:: TASK DESCRIPTION ::
When a picture appears among the records, leave it out, and copy all else exactly.

Top of RECORDS PROVIDED

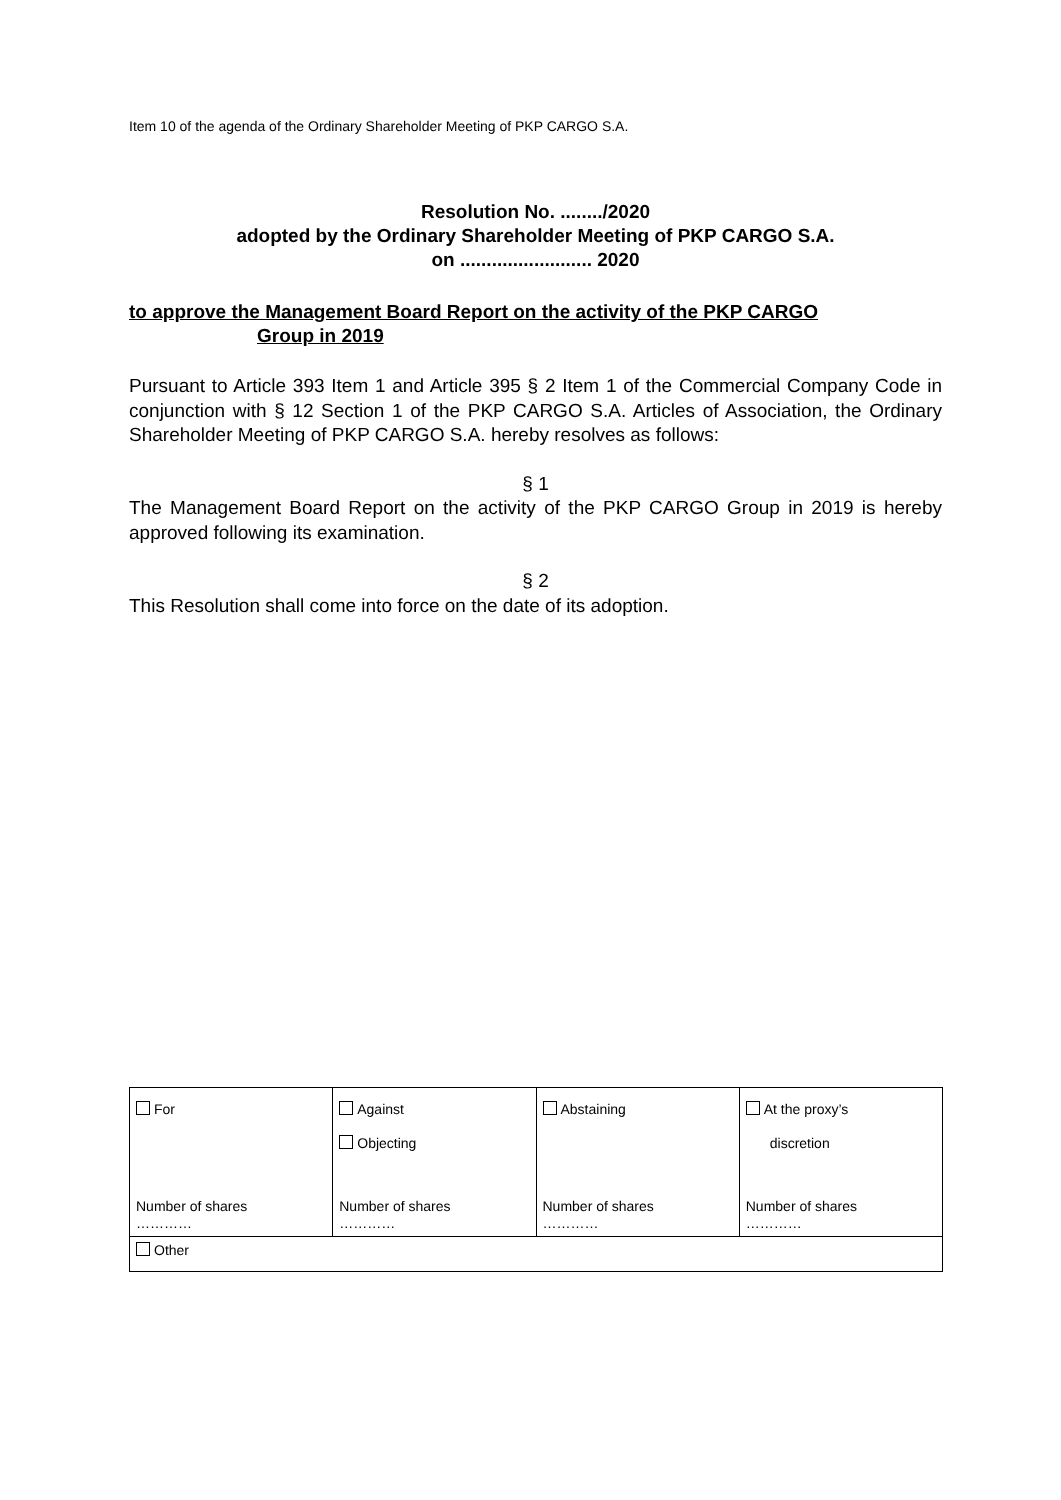Item 10 of the agenda of the Ordinary Shareholder Meeting of PKP CARGO S.A.
Resolution No. ......../2020
adopted by the Ordinary Shareholder Meeting of PKP CARGO S.A.
on ......................... 2020
to approve the Management Board Report on the activity of the PKP CARGO
Group in 2019
Pursuant to Article 393 Item 1 and Article 395 § 2 Item 1 of the Commercial Company Code in conjunction with § 12 Section 1 of the PKP CARGO S.A. Articles of Association, the Ordinary Shareholder Meeting of PKP CARGO S.A. hereby resolves as follows:
§ 1
The Management Board Report on the activity of the PKP CARGO Group in 2019 is hereby approved following its examination.
§ 2
This Resolution shall come into force on the date of its adoption.
| For Number of shares ………… | Against Objecting Number of shares ………… | Abstaining Number of shares ………… | At the proxy’s discretion Number of shares ………… |
| Other | | | |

Bottom of RECORDS PROVIDED

:: THE COMPLETED TASK ::
Item 10 of the agenda of the Ordinary Shareholder Meeting of PKP CARGO S.A.
Resolution No. ......../2020
adopted by the Ordinary Shareholder Meeting of PKP CARGO S.A.
on ......................... 2020
to approve the Management Board Report on the activity of the PKP CARGO
Group in 2019
Pursuant to Article 393 Item 1 and Article 395 § 2 Item 1 of the Commercial Company Code in conjunction with § 12 Section 1 of the PKP CARGO S.A. Articles of Association, the Ordinary Shareholder Meeting of PKP CARGO S.A. hereby resolves as follows:
§ 1
The Management Board Report on the activity of the PKP CARGO Group in 2019 is hereby approved following its examination.
§ 2
This Resolution shall come into force on the date of its adoption.
| For Number of shares ………… | Against Objecting Number of shares ………… | Abstaining Number of shares ………… | At the proxy’s discretion Number of shares ………… |
| Other | | | |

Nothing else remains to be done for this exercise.